Admissions to ITU will be biased by circumstances in spring vs September. For example, in spring only the sickest and younger patients were given an ITU because of fear of more patients coming in the next few days. In September, the threshold for admission is likely lower for patients who are at higher risk e.g. high BMI, male, Asian or Black ethnicity.
Despite this bias the proportion of patients who were of black ethnicity in spring was 16% compared to only 7% in September.
The length of stay is much closer to the background rate for ITU admissions. Again there may be a bias with patients being kept longer because COVID patients in spring could deteriorate suddenly and unexpectedly.
The data on age, ethnicity etc is hard to interpret without knowing the control distribution for average ITU admissions.
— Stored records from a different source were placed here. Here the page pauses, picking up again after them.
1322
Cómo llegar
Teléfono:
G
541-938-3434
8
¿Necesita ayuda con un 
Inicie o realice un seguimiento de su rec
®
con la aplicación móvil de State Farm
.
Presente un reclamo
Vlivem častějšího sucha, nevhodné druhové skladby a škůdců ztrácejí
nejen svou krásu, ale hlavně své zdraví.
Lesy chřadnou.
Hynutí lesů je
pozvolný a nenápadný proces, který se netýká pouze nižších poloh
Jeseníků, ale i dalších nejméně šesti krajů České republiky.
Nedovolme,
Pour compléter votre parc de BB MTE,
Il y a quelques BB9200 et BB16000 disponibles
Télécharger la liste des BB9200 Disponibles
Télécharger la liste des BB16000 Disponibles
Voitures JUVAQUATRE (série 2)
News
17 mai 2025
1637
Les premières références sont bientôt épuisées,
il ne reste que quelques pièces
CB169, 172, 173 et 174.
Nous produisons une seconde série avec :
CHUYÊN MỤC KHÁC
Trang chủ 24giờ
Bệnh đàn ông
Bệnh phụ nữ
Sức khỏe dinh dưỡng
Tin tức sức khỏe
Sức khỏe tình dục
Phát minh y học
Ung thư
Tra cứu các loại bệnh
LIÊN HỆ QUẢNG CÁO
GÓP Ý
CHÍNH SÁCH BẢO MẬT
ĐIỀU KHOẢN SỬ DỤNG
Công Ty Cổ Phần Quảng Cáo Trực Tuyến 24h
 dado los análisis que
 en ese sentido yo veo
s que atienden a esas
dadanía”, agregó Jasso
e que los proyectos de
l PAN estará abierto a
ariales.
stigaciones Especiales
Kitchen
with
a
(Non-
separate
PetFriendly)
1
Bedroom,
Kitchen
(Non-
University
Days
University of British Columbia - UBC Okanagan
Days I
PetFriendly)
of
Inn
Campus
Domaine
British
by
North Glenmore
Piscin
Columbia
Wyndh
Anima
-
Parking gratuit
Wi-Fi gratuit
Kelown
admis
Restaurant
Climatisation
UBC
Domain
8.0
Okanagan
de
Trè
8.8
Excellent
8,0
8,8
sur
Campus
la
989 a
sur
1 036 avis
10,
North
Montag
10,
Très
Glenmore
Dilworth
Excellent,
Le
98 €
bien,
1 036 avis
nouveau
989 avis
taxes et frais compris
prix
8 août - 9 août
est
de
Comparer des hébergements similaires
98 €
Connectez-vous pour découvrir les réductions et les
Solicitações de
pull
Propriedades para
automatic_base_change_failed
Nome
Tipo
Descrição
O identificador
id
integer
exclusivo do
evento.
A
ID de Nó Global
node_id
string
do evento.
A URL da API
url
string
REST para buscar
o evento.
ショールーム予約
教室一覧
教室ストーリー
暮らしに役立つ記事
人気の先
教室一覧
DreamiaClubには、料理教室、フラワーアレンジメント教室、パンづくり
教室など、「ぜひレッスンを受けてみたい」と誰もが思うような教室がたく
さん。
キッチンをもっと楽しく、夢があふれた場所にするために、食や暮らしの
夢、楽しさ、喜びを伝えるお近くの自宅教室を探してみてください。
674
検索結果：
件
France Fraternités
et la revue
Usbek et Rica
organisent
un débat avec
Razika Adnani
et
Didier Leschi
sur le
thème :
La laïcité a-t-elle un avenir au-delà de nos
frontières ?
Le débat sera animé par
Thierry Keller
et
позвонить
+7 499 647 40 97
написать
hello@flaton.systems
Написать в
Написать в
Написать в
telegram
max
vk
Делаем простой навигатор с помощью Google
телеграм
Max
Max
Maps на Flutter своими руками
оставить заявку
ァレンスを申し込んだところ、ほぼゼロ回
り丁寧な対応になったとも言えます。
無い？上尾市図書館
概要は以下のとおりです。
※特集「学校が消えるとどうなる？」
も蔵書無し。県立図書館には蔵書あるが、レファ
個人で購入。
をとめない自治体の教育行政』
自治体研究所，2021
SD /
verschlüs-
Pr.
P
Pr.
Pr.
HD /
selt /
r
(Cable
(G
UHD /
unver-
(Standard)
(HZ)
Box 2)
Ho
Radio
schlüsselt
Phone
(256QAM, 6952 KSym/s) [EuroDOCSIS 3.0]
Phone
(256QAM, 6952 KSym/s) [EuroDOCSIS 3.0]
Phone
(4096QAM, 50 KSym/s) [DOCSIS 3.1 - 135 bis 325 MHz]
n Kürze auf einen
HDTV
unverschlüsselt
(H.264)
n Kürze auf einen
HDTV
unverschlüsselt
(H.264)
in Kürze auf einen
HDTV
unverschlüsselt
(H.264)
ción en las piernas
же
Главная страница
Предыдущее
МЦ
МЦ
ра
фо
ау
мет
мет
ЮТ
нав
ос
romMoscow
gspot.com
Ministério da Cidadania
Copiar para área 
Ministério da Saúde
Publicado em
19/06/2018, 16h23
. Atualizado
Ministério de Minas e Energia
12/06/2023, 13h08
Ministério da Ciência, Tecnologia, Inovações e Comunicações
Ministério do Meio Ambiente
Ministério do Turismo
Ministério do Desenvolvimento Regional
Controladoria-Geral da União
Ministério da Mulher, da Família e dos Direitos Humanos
Hi Clare. In relation to Covid, as an ex senior ITU nurse in London, I can categorically say we NEVER admitted a patient with ‘flu’ for ventilation in the over 70’s. the reason being simple (that you as a pathologist will know) elderly patients with respiratory disease are very very hard to remove from a ventilator IF they recover, more likely they become dependent on the ventilator, then start to have multi organ failure and as such die. we would usually suggest O2 management, IV antibiotics to be given on their wards TBH most geriatricians would never suggest ITU admissions anyway.